News Release

Multimillion-dollar grant propels lab toward HIV cure

After losing funding last year, George Mason University researcher is back on track

Grant and Award Announcement

George Mason University

Fairfax, Va. -- A George Mason University researcher has won a $3.3 million grant from the National Institutes of Health (NIH) that may lead to a way for curing HIV in the next five years.

It's an especially sweet moment for Yuntao Wu, a molecular and microbiology professor, because his lab lost funding last year due to federal budget cuts. "We struggled for an entire year and finally the good news came," says Wu, who works in the School of Systems Biology and the National Center for Biodefense and Infectious Diseases, both in the College of Science (COS).

But really, the good news is for people struggling with HIV, which leads to AIDS, because Wu has found a promising strategy to defeat the virus. He's borrowing an approach from the Greek poet Virgil and using a Trojan Horse to breach the fortress of HIV.

"It has the potential to offer a cure," Wu says. "We'll know in four to five years."

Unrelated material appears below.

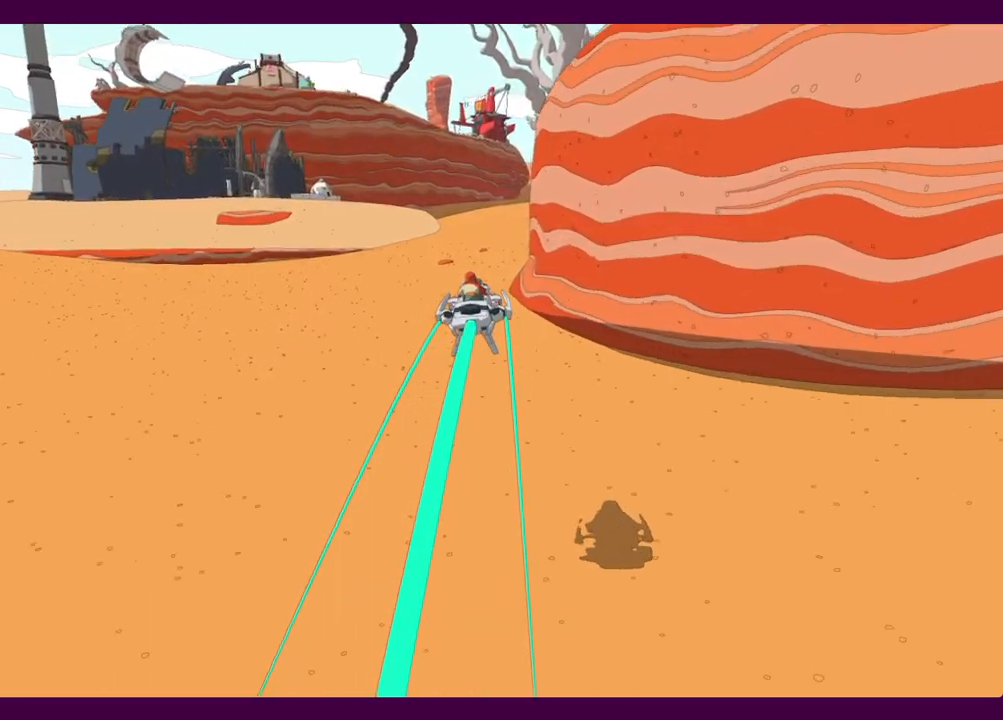
{"keys": ["w"], "mouse": [], "events": []}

Wu and his lab team take an HIV-like virus, scoop out its insides and insert an HIV-destroying therapeutic. "But on the outside, it looks like an HIV virus," Wu says. "This Trojan virus then infects the HIV-harboring cell and kills it—stopping it from making and spreading more viruses."

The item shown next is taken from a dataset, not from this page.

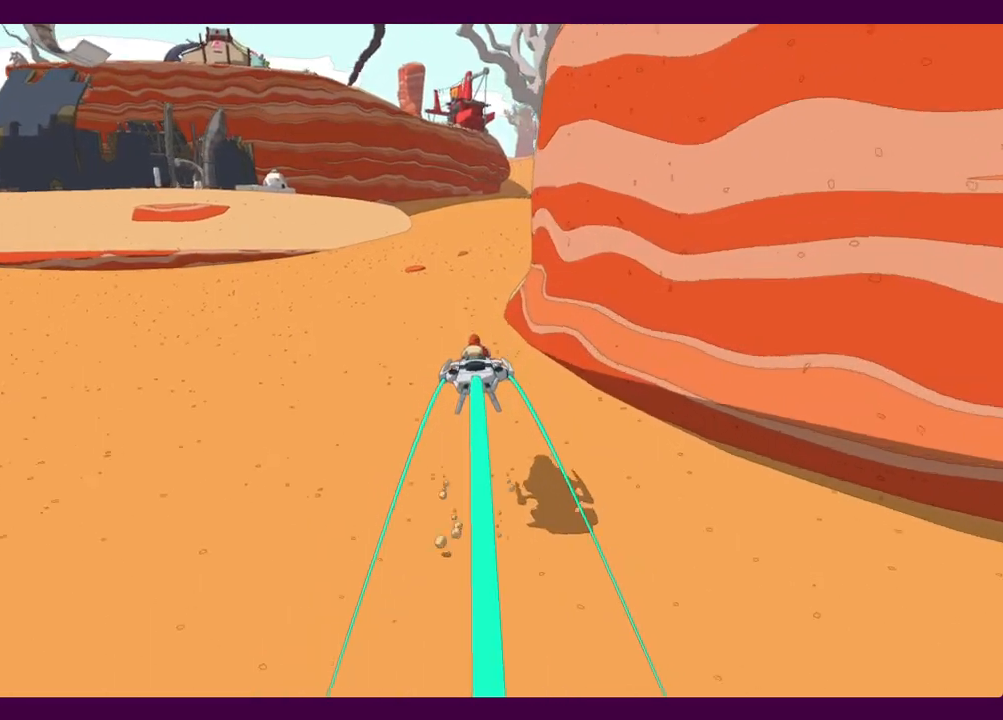
{"keys": ["w"], "mouse": [], "events": [[334, "a", "down"], [384, "a", "up"]]}
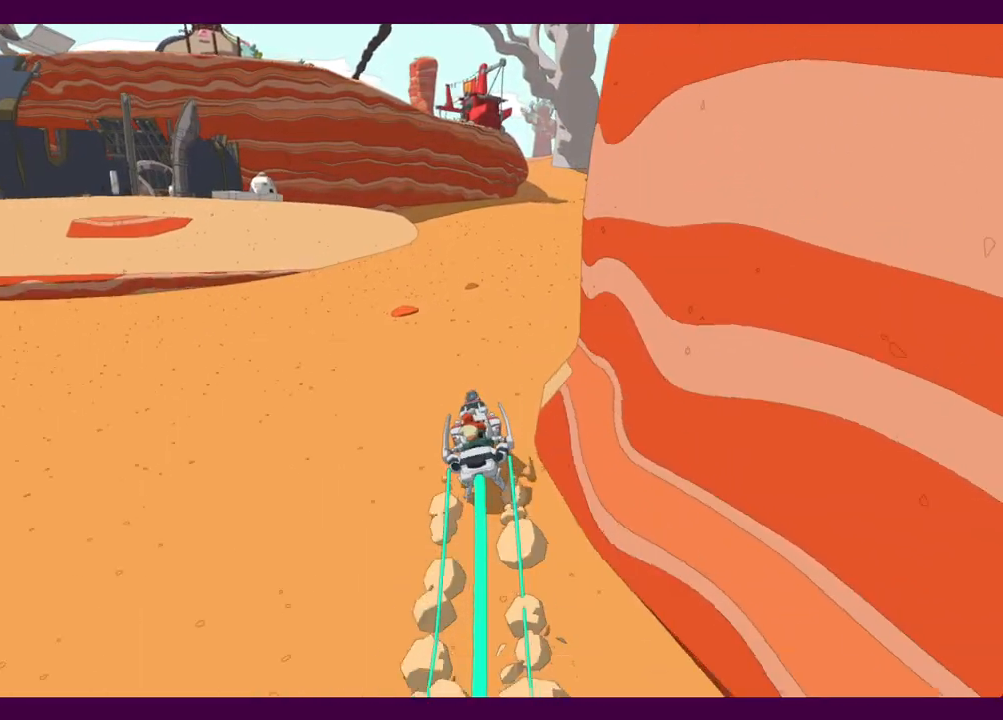
{"keys": ["w"], "mouse": [], "events": []}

Wu's approach is almost as tricky as HIV's ability to hijack T-cells, which are the body's defense against disease. The HIV virus hides in T-cells, avoiding recognition and elimination by our immune system. Wu's strategy is to use the Trojan virus to find and infect the HIV-hiding T-cells, and then force the HIV virus to replicate. The replication of HIV will trigger the release of a therapeutic protein that will eventually lead to the death of HIV and the infected T-cells.

Wu began working on this strategy a decade ago and found success in the test tube. He's gratified that the approach may be the best way to eliminate the HIV-harboring reservoirs that are one of the most formidable obstacles for a cure to HIV infection. "This is what we've imagined—that we could wipe out HIV and offer a cure. Drugs inhibit HIV but don't offer a cure. You have to use the medicine all the time."

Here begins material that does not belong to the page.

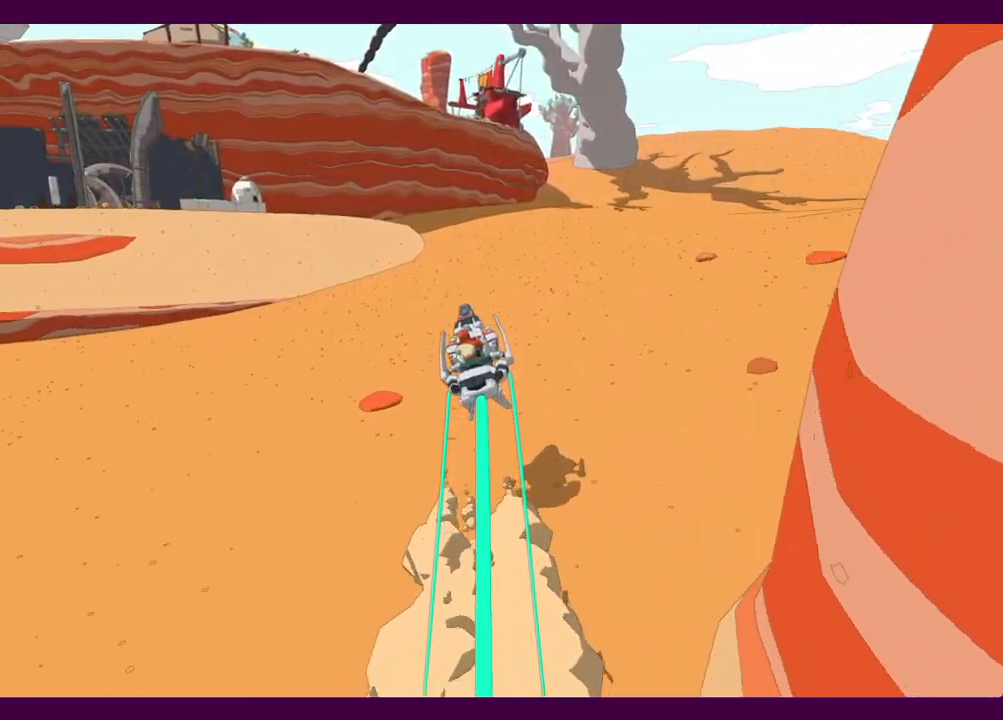
{"keys": ["a", "w"], "mouse": [], "events": [[34, "a", "down"]]}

But lack of funding almost derailed Wu's innovative research. Wu's lab lost funding last year when a federal grant expired and wasn't renewed by the government. His plight appeared in the April edition of Nature magazine, along with many other publications, during the past year.

"Funding is really tight right now," says Wu, adding he had to cut a technician's job last year. "My lab has been very productive, but because of the funding cut, we were in danger of closing."

A bicycle ride fundraiser—the New York City to Washington, D.C., AIDS ride—had raised some $300,000 from 2008 to 2010. The ride organizer, Marty Rosen, used crowdfunding and raised $20,000 for Wu's lab last summer. George Mason students, staff and researchers gave money as well. "That really helped us to purchase the essentials to keep the lab running," Wu says. A small grant from China-based pharmaceutical firm F. Hoffmann-La Roche helped too.

Still these efforts weren't enough to keep a major lab going for long. "I know some colleagues who closed their labs and left science because they couldn't get funding," Wu says. Federal funding used to fund about 30 percent of NIH grant applications, but now has dropped to fund about eight to 10 percent, he says, adding he applied for 14 grants in five months and too many to track for the entire year.

And then the $3.3 million NIH grant came through late last month. "All together, all these efforts really kept us alive until this grant was approved. We are all set for the next five years."

Mason students are working and learning in Wu's lab. "All of the test-tube work has been done by my students," Wu says.